Somewhere in the world, the 2028 Olympic champion is a foal out in a field. He’s ewe-necked, sickle-hocked, downhill and shaggy, with a club foot and a chunk of mane missing, because his buddy chewed it off.
Somewhere in the world, there’s a young horse that everyone says is too short to make it big. In three years, he’ll be jumping the standards, but right now he’s fat and short and no one is paying him any mind.
Somewhere in the world there’s a 7-year-old who can’t turn right, and a 10-year-old who has not shown the ability to put more than two one-tempis together without losing it, and a 14-year-old who hasn’t yet reached his peak, and all of them will be at the next Olympic Games.

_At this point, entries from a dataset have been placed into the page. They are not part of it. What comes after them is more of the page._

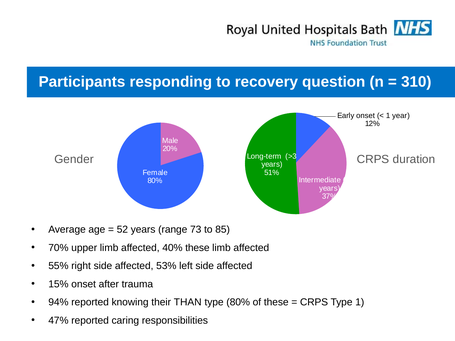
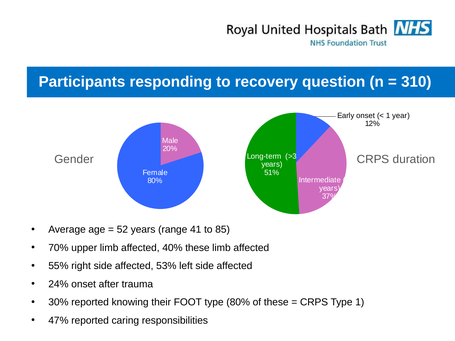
73: 73 -> 41
15%: 15% -> 24%
94%: 94% -> 30%
THAN: THAN -> FOOT
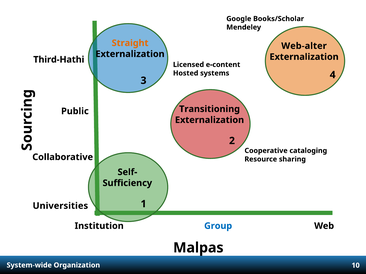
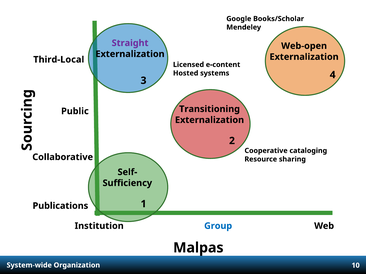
Straight colour: orange -> purple
Web-alter: Web-alter -> Web-open
Third-Hathi: Third-Hathi -> Third-Local
Universities: Universities -> Publications
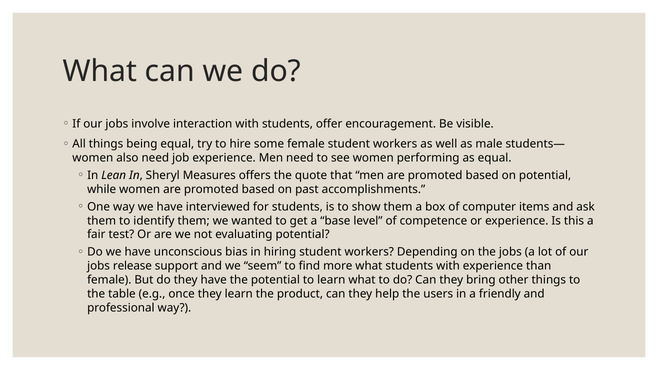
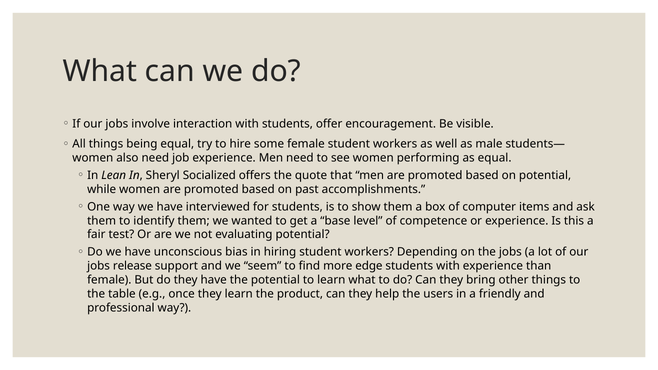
Measures: Measures -> Socialized
more what: what -> edge
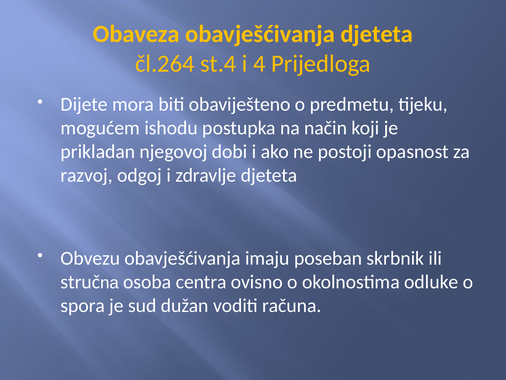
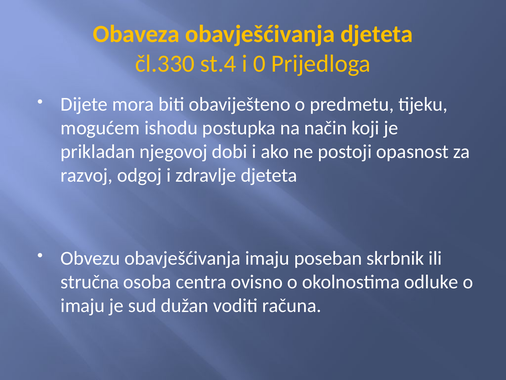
čl.264: čl.264 -> čl.330
4: 4 -> 0
spora at (83, 305): spora -> imaju
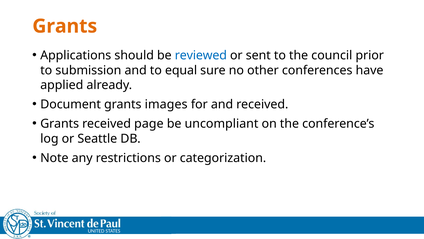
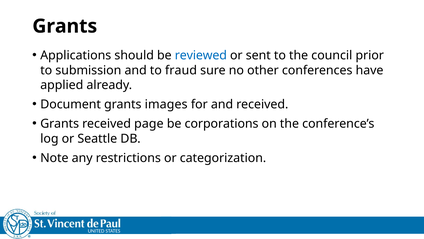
Grants at (65, 26) colour: orange -> black
equal: equal -> fraud
uncompliant: uncompliant -> corporations
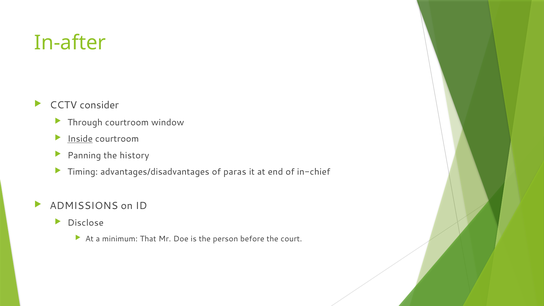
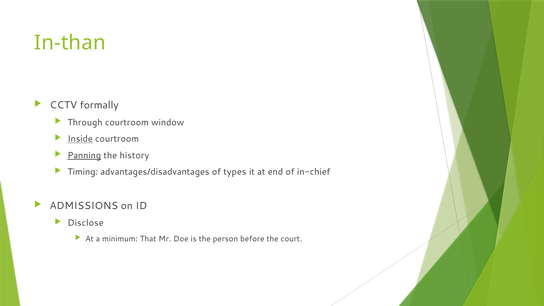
In-after: In-after -> In-than
consider: consider -> formally
Panning underline: none -> present
paras: paras -> types
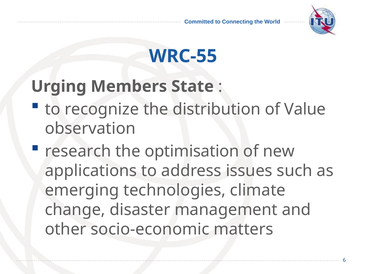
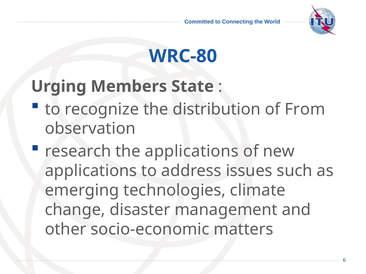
WRC-55: WRC-55 -> WRC-80
Value: Value -> From
the optimisation: optimisation -> applications
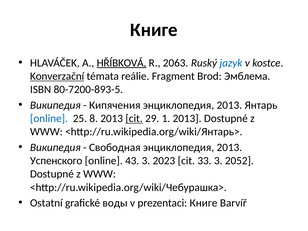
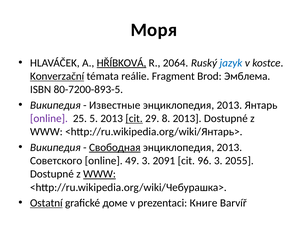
Книге at (154, 30): Книге -> Моря
2063: 2063 -> 2064
Кипячения: Кипячения -> Известные
online at (49, 118) colour: blue -> purple
8: 8 -> 5
1: 1 -> 8
Свободная underline: none -> present
Успенского: Успенского -> Советского
43: 43 -> 49
2023: 2023 -> 2091
33: 33 -> 96
2052: 2052 -> 2055
WWW at (100, 174) underline: none -> present
Ostatní underline: none -> present
воды: воды -> доме
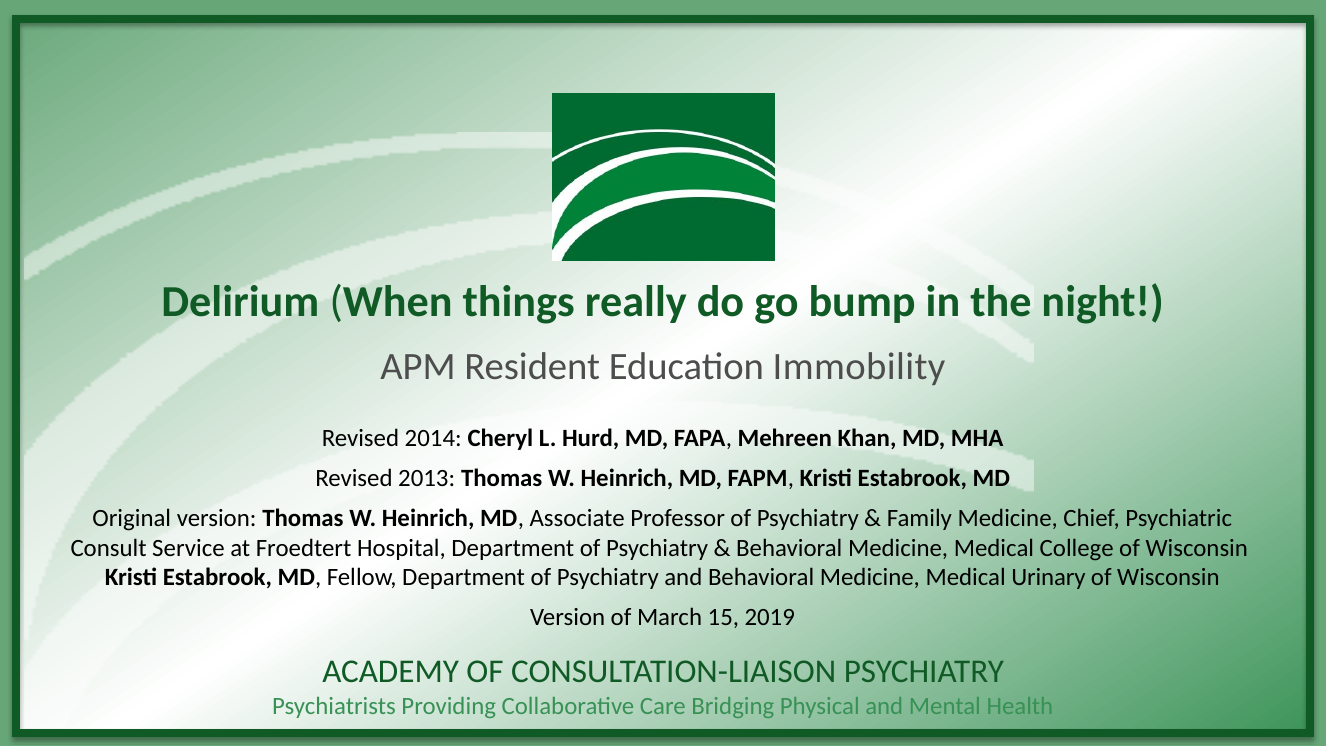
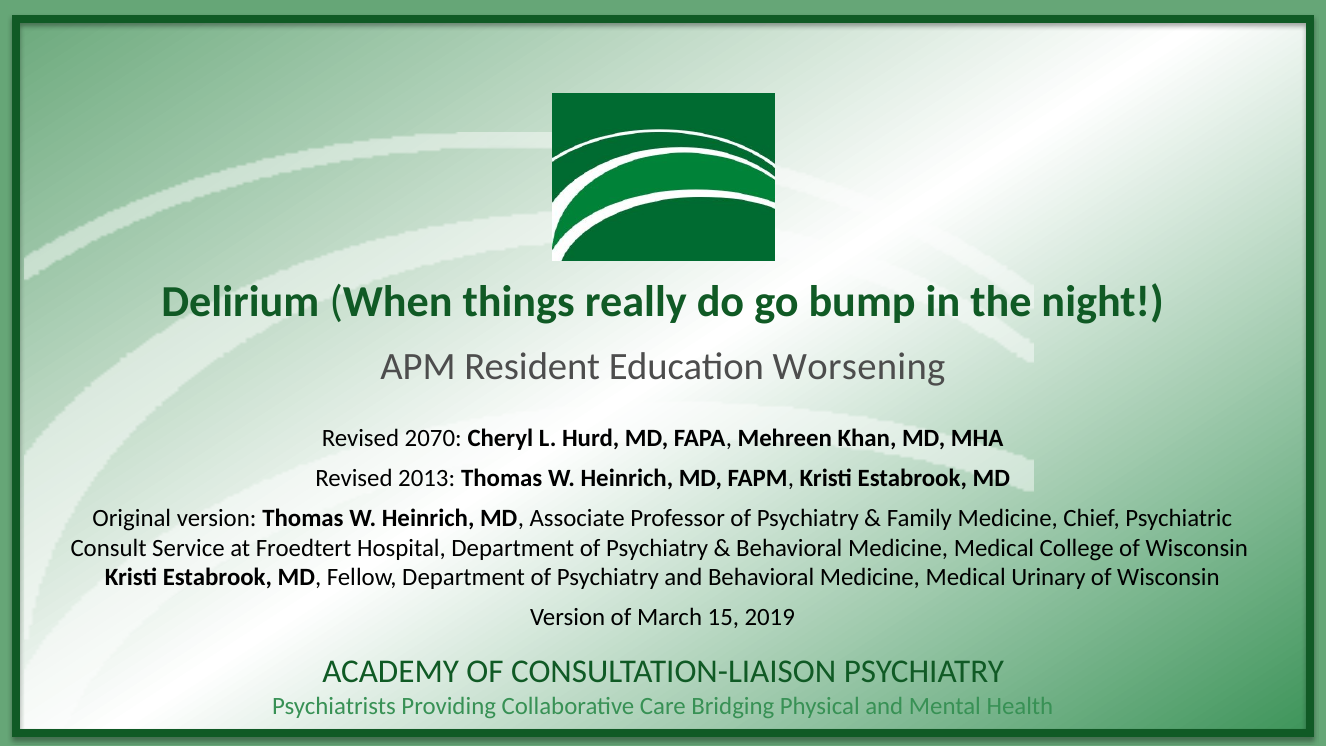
Immobility: Immobility -> Worsening
2014: 2014 -> 2070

Somewhere else in the world, there’s a rider who is thinking of packing it in. Maybe the bills are getting out of control, or she’s killing herself to get enough help in her own riding development because she’s having to spend all her time riding and teaching to make ends meet and change needs to happen, and she’s wondering if it’s worth it. She’s thinking it’s time to just give up and be a local trainer, to shelve her dreams of international competition. And then she’s going to shake off the doubt, double down, and make a team in the next 15 years.
Somewhere in the world, one of the next great team riders is 9 years old and couldn’t tell if she was on the right posting diagonal if her life depended on it.
Somewhere in the world there’s a future team rider who just got told that she’ll never make it because she’s too chubby, because she’s too short, because she’s too late.
There are horses who will cost hundreds of thousands of dollars that will never amount to anything, and there are horses who will be touted as the Next Big Thing only to be never seen or heard from again, and there are horses who will fly under the radar until suddenly they’re setting the world on fire.
There are riders who will win Junior and Young Rider competitions only to quit riding completely, riders who will be touted as the Next Big Thing only to get stuck in their comfort zones and never come to fruition, and there are riders who will make their first Olympic team at 50, at 55, at even older than that.
And yes, there are the horses that will be brilliant from Day 1, and there are the riders for whom success both comes early and stays late. But more often than not, history has shown that the unlikely story, the horse who was passed over in favor of his more expensive stablemate, the rider who no one saw coming, is the more likely path to greatness.